** WHAT YOU SHOULD DO **
Reproduce the lines of the listing, from its first line through the line containing "себя после операции.", both ends included.

** ENTRIES PROVIDED **
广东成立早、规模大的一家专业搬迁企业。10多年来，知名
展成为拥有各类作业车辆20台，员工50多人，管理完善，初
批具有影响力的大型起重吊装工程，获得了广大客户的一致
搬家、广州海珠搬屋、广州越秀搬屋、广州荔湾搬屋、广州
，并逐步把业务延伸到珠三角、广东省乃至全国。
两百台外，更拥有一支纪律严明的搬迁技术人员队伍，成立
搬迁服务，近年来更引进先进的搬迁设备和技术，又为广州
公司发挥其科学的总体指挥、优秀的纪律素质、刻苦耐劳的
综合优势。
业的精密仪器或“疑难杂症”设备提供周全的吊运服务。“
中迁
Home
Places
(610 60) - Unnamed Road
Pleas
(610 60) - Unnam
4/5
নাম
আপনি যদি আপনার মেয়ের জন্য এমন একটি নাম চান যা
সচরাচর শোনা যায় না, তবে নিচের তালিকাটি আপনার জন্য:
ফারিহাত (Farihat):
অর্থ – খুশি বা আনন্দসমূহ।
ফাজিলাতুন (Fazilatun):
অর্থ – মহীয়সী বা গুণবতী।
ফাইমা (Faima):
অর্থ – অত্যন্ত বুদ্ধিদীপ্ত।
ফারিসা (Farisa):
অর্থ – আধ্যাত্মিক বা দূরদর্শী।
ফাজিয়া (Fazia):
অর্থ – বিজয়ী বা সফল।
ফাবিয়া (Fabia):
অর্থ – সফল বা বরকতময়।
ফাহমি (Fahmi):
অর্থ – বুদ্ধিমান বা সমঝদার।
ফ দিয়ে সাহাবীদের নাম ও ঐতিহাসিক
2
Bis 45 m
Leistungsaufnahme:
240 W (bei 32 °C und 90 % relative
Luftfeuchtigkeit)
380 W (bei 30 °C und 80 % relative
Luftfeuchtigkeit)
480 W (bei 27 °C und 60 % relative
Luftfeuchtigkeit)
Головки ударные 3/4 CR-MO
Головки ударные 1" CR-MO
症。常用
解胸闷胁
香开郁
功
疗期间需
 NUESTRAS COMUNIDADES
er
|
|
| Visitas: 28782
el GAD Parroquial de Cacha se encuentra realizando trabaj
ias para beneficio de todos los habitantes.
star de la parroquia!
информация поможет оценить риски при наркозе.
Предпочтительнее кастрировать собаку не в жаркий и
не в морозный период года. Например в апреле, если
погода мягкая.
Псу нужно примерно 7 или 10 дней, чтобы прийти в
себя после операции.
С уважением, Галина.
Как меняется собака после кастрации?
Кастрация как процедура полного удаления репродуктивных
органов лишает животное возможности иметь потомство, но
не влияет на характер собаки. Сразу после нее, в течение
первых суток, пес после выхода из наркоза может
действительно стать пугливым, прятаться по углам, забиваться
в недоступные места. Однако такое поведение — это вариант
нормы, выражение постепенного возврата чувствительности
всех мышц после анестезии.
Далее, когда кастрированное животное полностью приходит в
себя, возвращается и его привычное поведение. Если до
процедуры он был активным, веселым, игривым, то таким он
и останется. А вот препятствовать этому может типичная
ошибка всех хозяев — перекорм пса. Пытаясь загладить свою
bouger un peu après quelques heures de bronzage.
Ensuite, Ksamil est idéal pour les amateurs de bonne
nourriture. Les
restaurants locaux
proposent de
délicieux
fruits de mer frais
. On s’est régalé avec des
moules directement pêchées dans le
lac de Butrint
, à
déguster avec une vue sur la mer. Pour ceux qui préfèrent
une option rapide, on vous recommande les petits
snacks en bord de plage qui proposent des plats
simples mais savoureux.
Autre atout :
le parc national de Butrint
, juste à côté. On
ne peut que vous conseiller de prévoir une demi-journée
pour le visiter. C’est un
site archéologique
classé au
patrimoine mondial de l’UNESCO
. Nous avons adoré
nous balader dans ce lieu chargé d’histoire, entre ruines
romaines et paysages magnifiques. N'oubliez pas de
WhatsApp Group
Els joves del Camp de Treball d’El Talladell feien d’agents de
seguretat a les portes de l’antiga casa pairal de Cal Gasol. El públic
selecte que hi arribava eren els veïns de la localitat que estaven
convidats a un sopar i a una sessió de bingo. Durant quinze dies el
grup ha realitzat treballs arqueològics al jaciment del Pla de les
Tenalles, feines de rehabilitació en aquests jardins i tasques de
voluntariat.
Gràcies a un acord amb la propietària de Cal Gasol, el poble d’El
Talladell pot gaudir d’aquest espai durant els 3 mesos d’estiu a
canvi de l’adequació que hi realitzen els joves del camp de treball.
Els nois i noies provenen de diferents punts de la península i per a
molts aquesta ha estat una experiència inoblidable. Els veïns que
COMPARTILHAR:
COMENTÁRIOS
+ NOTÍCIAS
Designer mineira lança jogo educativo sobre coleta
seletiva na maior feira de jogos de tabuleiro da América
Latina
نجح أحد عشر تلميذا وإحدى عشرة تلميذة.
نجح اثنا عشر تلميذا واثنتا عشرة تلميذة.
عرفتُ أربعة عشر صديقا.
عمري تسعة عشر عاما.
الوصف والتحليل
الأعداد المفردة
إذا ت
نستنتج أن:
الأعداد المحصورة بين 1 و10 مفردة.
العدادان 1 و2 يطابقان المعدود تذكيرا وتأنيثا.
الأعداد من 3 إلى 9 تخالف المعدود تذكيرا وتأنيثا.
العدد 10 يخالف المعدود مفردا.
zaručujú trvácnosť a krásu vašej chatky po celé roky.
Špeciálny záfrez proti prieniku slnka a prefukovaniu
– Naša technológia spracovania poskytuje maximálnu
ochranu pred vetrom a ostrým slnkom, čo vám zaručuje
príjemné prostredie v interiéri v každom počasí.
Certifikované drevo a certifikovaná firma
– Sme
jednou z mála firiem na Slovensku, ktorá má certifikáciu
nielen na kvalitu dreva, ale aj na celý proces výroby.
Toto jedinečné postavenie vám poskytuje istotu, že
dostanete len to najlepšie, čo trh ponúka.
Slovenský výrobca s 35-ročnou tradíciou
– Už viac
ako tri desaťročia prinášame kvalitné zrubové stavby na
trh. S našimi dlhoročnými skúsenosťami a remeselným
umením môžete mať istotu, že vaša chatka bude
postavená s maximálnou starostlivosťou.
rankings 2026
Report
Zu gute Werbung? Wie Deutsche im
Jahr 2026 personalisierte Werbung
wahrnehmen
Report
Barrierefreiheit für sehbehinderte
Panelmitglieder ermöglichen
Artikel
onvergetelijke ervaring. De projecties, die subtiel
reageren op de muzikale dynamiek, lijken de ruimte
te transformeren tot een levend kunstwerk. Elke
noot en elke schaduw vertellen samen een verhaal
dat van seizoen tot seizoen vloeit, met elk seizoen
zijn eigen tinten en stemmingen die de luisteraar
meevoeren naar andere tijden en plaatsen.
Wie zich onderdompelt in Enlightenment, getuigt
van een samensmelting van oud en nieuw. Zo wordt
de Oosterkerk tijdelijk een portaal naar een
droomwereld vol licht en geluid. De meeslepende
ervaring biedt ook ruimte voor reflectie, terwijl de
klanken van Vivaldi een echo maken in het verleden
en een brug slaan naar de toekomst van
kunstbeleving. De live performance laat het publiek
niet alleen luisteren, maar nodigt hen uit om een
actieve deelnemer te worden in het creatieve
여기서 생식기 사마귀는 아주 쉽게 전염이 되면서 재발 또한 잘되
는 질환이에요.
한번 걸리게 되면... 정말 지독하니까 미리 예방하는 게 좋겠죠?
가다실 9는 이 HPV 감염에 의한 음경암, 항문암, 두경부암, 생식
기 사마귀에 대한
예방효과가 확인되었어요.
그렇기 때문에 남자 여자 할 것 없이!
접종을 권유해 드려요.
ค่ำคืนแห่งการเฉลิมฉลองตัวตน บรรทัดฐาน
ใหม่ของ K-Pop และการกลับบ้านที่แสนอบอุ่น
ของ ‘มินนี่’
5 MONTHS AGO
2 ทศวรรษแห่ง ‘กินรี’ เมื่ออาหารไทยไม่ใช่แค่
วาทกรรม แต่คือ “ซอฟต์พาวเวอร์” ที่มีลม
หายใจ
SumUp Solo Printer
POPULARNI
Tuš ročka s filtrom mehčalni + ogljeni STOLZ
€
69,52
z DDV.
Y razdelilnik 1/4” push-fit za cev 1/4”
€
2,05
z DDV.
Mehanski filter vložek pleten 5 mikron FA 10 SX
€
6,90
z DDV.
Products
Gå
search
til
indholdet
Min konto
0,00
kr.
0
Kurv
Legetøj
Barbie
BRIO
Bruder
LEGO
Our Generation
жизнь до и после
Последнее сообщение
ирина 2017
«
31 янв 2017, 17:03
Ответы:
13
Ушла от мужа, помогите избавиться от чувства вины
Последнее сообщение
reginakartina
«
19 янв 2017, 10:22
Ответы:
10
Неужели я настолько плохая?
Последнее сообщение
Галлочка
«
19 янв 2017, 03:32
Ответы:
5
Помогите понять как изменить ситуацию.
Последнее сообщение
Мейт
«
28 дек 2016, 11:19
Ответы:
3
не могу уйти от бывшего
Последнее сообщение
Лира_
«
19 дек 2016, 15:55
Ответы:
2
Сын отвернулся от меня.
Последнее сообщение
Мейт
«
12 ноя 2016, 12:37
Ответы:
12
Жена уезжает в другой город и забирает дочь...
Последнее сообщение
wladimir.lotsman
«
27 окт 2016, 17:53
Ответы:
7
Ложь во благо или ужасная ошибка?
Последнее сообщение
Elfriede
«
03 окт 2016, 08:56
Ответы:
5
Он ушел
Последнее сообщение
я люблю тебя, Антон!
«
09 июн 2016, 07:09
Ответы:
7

** REPLY TO THE EXERCISE **
广东成立早、规模大的一家专业搬迁企业。10多年来，知名
展成为拥有各类作业车辆20台，员工50多人，管理完善，初
批具有影响力的大型起重吊装工程，获得了广大客户的一致
搬家、广州海珠搬屋、广州越秀搬屋、广州荔湾搬屋、广州
，并逐步把业务延伸到珠三角、广东省乃至全国。
两百台外，更拥有一支纪律严明的搬迁技术人员队伍，成立
搬迁服务，近年来更引进先进的搬迁设备和技术，又为广州
公司发挥其科学的总体指挥、优秀的纪律素质、刻苦耐劳的
综合优势。
业的精密仪器或“疑难杂症”设备提供周全的吊运服务。“
中迁
Home
Places
(610 60) - Unnamed Road
Pleas
(610 60) - Unnam
4/5
নাম
আপনি যদি আপনার মেয়ের জন্য এমন একটি নাম চান যা
সচরাচর শোনা যায় না, তবে নিচের তালিকাটি আপনার জন্য:
ফারিহাত (Farihat):
অর্থ – খুশি বা আনন্দসমূহ।
ফাজিলাতুন (Fazilatun):
অর্থ – মহীয়সী বা গুণবতী।
ফাইমা (Faima):
অর্থ – অত্যন্ত বুদ্ধিদীপ্ত।
ফারিসা (Farisa):
অর্থ – আধ্যাত্মিক বা দূরদর্শী।
ফাজিয়া (Fazia):
অর্থ – বিজয়ী বা সফল।
ফাবিয়া (Fabia):
অর্থ – সফল বা বরকতময়।
ফাহমি (Fahmi):
অর্থ – বুদ্ধিমান বা সমঝদার।
ফ দিয়ে সাহাবীদের নাম ও ঐতিহাসিক
2
Bis 45 m
Leistungsaufnahme:
240 W (bei 32 °C und 90 % relative
Luftfeuchtigkeit)
380 W (bei 30 °C und 80 % relative
Luftfeuchtigkeit)
480 W (bei 27 °C und 60 % relative
Luftfeuchtigkeit)
Головки ударные 3/4 CR-MO
Головки ударные 1" CR-MO
症。常用
解胸闷胁
香开郁
功
疗期间需
 NUESTRAS COMUNIDADES
er
|
|
| Visitas: 28782
el GAD Parroquial de Cacha se encuentra realizando trabaj
ias para beneficio de todos los habitantes.
star de la parroquia!
информация поможет оценить риски при наркозе.
Предпочтительнее кастрировать собаку не в жаркий и
не в морозный период года. Например в апреле, если
погода мягкая.
Псу нужно примерно 7 или 10 дней, чтобы прийти в
себя после операции.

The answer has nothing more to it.